For a dapp to morph into a homogenous app across all integrated rollups, it is required to:

The last requirement is a major systemic risk for BBVE. It requires a completely new set of trust assumptions spanning across various rollups. This is why we have not seen any actual proper homogenous rollup dApps, but rather just very small “tea spoons”.

One notable example of a “tea spoon” is the xSwap feature of Sushiswap. It allows users to use the same user interface to directly swap from one network to another.

Tea spoons use existing infrastructure, like bridges, and ask the user to move its liquidity into the homebase rollup. Bridges, however, are notorious for being the biggest attack surfaces in all the blockchain space. Furthermore, liquidity is not the only data that needs to pass between rollups. Arbitrary data would be needed in the homebase - for example, deposits and withdrawals are needed in order for accounting to be correct. Very few services can offer this arbitrary message passing and all of them have at least to some degree similar trust assumptions and security implications as bridges.

While on the surface this sounds like the upper ceiling of spooning, and the tombstone of the approach, we can look deeper into it and try to imagine an actual spoon, that is a viable (if not better) choice for BBVE.

In order for an actual spoon to exist, we need to imagine an infrastructure and a system that does not introduce new trust assumptions, security issues and UX hurdles. It needs to be easy to integrate from a smart contract and client-side standpoint.

Firstly, such an infrastructure would need to be able to pass messages between rollups. This process needs to be as close to the security level of L1 as possible in order for BBVE to trust it. Much like zkRollups are deriving its security from L1, without introducing new trust assumptions, ZK-based message passing is a viable solution here. A ZK-based approach would involve creating ZK proofs and crypto-economical incentives that will guarantee safe, truthful and quick data relay.

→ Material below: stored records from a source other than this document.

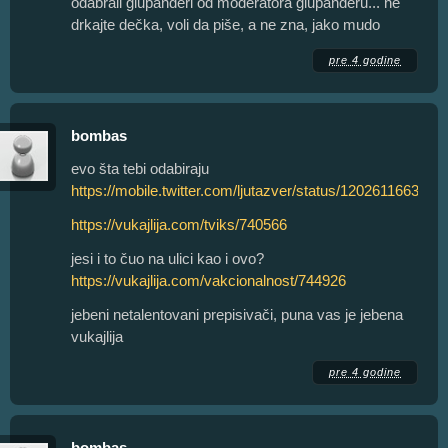
odabrali glupanderi od moderatora glupanderu... ne
drkajte dečka, voli da piše, a ne zna, jako mudo
pre 4 godine
bombas
evo šta tebi odabiraju
https://mobile.twitter.com/ljutazver/status/120261166309
https://vukajlija.com/tviks/740566
jesi i to čuo na ulici kao i ovo?
https://vukajlija.com/vakcionalnost/744926
jebeni netalentovani prepisivači, puna vas je jebena
vukajlija
pre 4 godine
bombas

Secondly, such an infrastructure needs to be extremely easy to integrate for BBVE. It should require making minimal or no changes in the existing codebase. The ideal minimal change would be migrating from accounting based on msg.sender to accounting based on the sender of the data coming from another rollup. Incoming standards such as Account Abstraction will prove very useful for such homogenous dApps.

Thirdly, the infrastructure should enable BBVE costs to scale logarithmically with the addition of new supported rollups. Ideally, adding new rollups should reuse existing infrastructure and the homebase accounting should work out of the box.

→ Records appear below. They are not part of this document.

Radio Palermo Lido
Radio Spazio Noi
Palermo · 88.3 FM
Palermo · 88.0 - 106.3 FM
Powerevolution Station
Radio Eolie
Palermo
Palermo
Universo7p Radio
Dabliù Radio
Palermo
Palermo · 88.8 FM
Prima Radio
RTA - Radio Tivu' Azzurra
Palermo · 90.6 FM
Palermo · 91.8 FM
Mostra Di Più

Lastly, the infrastructure should hide the cross-rollup complexities from the user, thus maintaining a similar UX to a single rollup/network app. This means that certain interactions (f.e. data receipt) are outsourced to the dApp or other parties and are not required of the user to do (as is sometimes the case with bridging). A practical example of this can be using third-party relayers to facilitate the transfers of funds when an interaction happens in such a homogenous dApp.

Given an infrastructure that meets the four requirements above, spoons can actually become a superior approach for migrating dApps. Spoons won't cause liquidity or user fragmentation. Spoons won't deter security or introduce new major trust assumptions. Spoons won't incur costs that scale linearly to the supported rollups. Spoons will allow users to have a unified experience of the dApp regardless of the roll-up they are using.

The rollup cutlery wars are an interesting conundrum for the dApps - to fork, meaning create copy instances on every newly adopted rollup, or to spoon, meaning try to be a homogeneous app across many rollups.

While forks are currently the practical and safe choice, they are also ripe for disruption and introduce significant risks. Spoons have the potential to be a superior solution but are still theoretical due to the complex nature of the infrastructure needed to support them. Only the most capable and resourceful dApps have decided to go with that approach and the barrier is high at the moment.

We believe that the infrastructure for spoons is possible and will come to reality soon.